Additional reliability failures documented:

  • Stappers had to remind Claude repeatedly to document progress carefully
  • Claude required continuous human steering — it could not autonomously manage a multi-exploration research program
  • Extended sessions produced degradation: the even case attempts failed not from lack of capability but from execution reliability declining over time

This decoupling of capability from reliability has direct implications for alignment:

Capability without reliability is more dangerous than capability without capability. A system that can solve frontier problems but cannot maintain consistent execution is unpredictable in a way that purely incapable systems are not. The failure mode is not "it can't do the task" but "it sometimes does the task brilliantly and sometimes fails at prerequisites." This makes behavioral testing unreliable as a safety measure — a system that passes capability benchmarks may still fail at operational consistency.

This pattern is distinct from an aligned-seeming AI may be strategically deceptive because cooperative behavior is instrumentally optimal while weak. Strategic deception is intentional inconsistency; what Knuth documents is unintentional inconsistency — a system that degrades without choosing to. The alignment implication is that even non-deceptive AI requires monitoring for reliability, not just alignment.

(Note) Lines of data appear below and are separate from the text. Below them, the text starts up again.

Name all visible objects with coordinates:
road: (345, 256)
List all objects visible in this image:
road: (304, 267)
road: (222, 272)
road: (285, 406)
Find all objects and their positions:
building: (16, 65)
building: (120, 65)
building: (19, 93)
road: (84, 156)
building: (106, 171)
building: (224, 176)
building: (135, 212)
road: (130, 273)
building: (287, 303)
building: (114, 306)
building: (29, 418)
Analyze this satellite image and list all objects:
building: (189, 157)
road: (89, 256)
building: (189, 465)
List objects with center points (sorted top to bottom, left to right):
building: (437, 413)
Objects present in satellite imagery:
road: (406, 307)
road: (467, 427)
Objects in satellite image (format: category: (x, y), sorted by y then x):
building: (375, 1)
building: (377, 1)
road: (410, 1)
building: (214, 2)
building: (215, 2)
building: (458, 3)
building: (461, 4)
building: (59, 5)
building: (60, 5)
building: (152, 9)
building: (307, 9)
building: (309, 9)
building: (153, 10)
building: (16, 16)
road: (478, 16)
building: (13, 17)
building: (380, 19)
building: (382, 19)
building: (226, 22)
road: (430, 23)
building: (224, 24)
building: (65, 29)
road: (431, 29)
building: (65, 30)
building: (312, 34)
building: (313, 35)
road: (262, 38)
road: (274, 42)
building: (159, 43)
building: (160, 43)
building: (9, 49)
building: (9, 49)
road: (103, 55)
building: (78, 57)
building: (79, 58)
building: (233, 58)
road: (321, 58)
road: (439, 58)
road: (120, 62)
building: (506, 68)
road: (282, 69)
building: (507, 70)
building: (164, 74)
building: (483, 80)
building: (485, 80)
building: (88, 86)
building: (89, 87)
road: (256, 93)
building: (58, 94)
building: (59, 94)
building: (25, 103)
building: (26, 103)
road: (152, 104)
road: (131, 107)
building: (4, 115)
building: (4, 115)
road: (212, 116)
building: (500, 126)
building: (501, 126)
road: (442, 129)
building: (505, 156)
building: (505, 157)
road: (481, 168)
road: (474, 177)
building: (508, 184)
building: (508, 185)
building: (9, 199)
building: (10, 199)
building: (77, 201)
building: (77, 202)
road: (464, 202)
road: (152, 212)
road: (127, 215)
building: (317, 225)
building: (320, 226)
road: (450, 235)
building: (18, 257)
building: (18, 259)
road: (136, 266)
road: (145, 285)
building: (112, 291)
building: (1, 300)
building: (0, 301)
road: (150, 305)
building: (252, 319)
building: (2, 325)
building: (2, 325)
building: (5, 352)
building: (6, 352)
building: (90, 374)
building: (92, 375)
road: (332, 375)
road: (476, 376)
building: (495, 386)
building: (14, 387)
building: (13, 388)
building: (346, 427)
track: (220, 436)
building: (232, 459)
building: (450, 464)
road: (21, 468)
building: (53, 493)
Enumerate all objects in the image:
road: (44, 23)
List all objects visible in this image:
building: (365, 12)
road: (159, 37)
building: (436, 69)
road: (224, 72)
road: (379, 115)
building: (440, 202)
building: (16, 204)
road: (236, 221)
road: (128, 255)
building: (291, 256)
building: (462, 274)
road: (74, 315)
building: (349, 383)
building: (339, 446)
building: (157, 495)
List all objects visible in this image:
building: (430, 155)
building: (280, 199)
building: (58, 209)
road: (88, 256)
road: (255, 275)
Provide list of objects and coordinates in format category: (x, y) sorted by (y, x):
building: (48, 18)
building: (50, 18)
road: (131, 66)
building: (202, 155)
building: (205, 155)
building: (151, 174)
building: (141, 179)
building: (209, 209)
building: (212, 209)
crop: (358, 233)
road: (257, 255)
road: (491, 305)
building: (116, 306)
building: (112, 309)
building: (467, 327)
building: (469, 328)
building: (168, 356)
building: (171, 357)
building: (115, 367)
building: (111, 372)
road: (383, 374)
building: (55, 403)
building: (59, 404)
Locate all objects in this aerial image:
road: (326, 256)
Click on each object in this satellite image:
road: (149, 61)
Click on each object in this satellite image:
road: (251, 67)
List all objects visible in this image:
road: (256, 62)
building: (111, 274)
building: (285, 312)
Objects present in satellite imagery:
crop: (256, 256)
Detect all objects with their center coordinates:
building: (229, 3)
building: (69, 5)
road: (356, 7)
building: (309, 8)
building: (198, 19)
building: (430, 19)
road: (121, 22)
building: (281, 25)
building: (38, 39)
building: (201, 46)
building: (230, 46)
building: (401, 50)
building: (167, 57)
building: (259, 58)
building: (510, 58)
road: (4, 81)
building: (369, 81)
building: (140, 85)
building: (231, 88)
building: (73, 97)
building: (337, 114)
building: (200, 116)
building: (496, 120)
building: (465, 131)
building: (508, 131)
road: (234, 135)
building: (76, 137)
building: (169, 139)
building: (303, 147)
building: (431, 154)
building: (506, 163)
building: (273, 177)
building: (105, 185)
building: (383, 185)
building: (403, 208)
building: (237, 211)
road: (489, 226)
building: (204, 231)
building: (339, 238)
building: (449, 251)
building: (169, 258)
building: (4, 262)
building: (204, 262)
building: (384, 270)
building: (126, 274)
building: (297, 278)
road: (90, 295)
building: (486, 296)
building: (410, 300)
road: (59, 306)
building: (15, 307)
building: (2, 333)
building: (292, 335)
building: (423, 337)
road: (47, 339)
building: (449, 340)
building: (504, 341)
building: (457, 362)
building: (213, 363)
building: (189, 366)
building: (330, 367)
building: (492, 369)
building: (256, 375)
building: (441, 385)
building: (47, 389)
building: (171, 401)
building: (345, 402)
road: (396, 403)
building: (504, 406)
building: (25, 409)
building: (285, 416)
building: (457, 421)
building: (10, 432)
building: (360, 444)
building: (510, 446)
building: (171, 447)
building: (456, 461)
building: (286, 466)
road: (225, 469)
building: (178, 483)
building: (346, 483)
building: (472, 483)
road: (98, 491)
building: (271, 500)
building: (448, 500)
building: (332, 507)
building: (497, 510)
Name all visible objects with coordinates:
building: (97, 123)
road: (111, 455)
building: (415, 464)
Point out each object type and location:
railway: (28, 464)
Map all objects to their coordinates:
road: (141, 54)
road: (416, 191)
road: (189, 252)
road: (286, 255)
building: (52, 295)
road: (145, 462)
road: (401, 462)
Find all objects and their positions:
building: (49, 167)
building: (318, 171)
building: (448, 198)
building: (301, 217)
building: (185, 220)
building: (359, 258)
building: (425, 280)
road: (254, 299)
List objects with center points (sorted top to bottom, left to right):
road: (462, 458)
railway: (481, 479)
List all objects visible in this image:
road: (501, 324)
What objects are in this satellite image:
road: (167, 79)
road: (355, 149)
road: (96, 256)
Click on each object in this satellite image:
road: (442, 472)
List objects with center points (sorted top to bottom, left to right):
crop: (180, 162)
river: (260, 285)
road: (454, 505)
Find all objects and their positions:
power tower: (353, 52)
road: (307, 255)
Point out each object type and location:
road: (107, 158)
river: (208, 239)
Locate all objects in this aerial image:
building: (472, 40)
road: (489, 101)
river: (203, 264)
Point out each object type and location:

The finding also strengthens the case for safe AI development requires building alignment mechanisms before scaling capability: if capability can outrun reliability, then deploying a capable but unreliable system in high-stakes contexts (infrastructure, military, medical) creates fragility that alignment mechanisms must address independently of capability evaluation.


Additional Evidence (extend)

Source: 2026-03-25-metr-algorithmic-vs-holistic-evaluation-benchmark-inflation | Added: 2026-03-25

METR's holistic evaluation provides systematic evidence for capability-reliability divergence at the benchmark architecture level. Models achieving 70-75% on algorithmic tests produce 0% production-ready output, with 100% of 'passing' solutions missing adequate testing and 75% missing proper documentation. This is not session-to-session variance but systematic architectural failure where optimization for algorithmically verifiable rewards creates a structural gap between measured capability and operational reliability.